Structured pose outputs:
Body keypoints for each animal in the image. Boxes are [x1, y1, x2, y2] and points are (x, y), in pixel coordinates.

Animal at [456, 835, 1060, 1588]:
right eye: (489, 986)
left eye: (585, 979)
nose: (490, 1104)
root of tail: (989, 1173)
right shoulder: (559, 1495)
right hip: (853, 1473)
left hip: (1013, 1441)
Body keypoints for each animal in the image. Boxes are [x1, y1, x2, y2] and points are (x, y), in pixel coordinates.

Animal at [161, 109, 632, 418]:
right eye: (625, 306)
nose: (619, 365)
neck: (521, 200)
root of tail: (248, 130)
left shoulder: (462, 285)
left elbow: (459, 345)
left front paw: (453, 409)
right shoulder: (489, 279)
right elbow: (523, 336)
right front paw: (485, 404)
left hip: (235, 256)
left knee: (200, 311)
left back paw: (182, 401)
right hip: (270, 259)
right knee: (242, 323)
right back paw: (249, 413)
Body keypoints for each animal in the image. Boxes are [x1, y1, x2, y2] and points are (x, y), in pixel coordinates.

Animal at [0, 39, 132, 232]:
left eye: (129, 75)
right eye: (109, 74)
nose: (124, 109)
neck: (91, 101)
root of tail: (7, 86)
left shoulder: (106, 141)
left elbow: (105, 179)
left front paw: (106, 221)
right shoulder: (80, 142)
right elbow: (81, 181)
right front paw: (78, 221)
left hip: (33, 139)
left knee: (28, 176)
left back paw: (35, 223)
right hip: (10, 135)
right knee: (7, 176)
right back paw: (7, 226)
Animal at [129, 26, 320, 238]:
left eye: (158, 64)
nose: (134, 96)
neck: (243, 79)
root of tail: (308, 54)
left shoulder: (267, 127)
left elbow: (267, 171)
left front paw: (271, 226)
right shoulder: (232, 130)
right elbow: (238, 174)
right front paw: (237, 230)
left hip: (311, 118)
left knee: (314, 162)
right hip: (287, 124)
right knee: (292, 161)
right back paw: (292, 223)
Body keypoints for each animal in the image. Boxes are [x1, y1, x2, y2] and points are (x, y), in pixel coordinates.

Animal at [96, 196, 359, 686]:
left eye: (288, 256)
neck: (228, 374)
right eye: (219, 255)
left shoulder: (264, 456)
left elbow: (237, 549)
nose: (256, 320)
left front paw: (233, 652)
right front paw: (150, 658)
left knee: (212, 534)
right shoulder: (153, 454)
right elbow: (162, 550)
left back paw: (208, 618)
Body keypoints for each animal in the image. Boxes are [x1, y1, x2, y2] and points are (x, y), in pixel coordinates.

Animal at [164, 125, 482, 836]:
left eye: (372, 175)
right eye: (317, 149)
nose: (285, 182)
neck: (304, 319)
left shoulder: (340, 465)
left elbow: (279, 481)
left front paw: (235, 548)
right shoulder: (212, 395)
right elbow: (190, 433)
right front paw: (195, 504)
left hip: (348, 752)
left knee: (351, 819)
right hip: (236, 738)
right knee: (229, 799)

- **Problem details**
Up to and including the last line of the records above, print exactly every line from the one that contains "left elbow: (237, 549)" onward.

- **Result of the exercise**
left elbow: (237, 549)
nose: (256, 320)
left front paw: (233, 652)
right front paw: (150, 658)
left knee: (212, 534)
right shoulder: (153, 454)
right elbow: (162, 550)
left back paw: (208, 618)
Body keypoints for each animal in the image. Boxes are [x1, y1, x2, y2] and points are (x, y), in pixel coordinates.

Animal at [164, 125, 482, 836]:
left eye: (372, 175)
right eye: (317, 149)
nose: (285, 182)
neck: (304, 319)
left shoulder: (340, 465)
left elbow: (279, 481)
left front paw: (235, 548)
right shoulder: (212, 395)
right elbow: (190, 433)
right front paw: (195, 504)
left hip: (348, 752)
left knee: (351, 819)
right hip: (236, 738)
right knee: (229, 799)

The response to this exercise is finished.